-- DATASET EXTRACT follows --

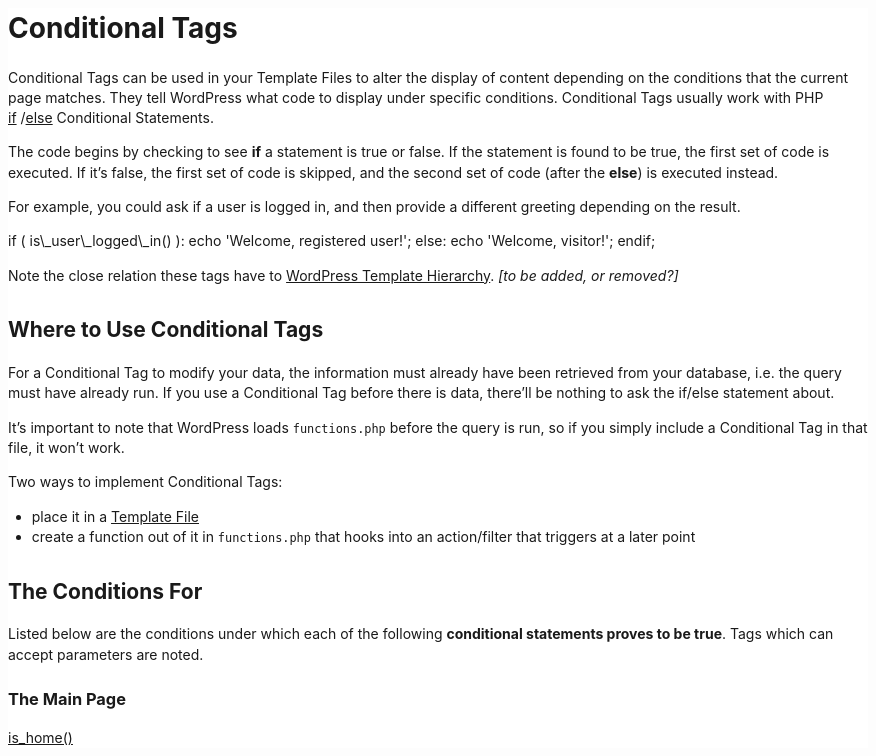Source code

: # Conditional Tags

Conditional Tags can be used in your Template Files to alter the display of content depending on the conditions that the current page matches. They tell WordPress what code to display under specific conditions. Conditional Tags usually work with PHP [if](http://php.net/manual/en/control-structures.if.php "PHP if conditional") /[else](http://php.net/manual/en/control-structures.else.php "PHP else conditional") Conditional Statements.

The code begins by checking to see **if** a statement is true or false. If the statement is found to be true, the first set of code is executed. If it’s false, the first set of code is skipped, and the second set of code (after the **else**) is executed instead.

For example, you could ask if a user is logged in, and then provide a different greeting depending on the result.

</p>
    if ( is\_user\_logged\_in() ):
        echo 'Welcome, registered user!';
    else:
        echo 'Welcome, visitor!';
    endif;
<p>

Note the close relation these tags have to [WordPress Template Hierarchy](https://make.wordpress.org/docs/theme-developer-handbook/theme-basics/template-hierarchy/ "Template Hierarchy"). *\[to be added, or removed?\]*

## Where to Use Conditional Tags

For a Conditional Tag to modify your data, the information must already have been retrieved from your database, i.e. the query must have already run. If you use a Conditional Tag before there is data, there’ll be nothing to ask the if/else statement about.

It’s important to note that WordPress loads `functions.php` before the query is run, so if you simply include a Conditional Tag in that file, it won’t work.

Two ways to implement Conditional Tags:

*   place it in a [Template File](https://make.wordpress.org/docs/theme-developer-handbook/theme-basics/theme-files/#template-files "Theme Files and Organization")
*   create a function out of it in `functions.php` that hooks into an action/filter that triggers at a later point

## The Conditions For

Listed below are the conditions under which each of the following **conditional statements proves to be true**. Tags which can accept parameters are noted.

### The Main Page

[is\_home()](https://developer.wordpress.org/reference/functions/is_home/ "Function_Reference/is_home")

-- DATASET EXTRACT concluded --

**TASK DETAILS:**
Locate each line above that contains the string "before", treating uppercase and lowercase as different, and copy those lines in full.

**SOLUTION TO THE EXERCISE:**
For a Conditional Tag to modify your data, the information must already have been retrieved from your database, i.e. the query must have already run. If you use a Conditional Tag before there is data, there’ll be nothing to ask the if/else statement about.
It’s important to note that WordPress loads `functions.php` before the query is run, so if you simply include a Conditional Tag in that file, it won’t work.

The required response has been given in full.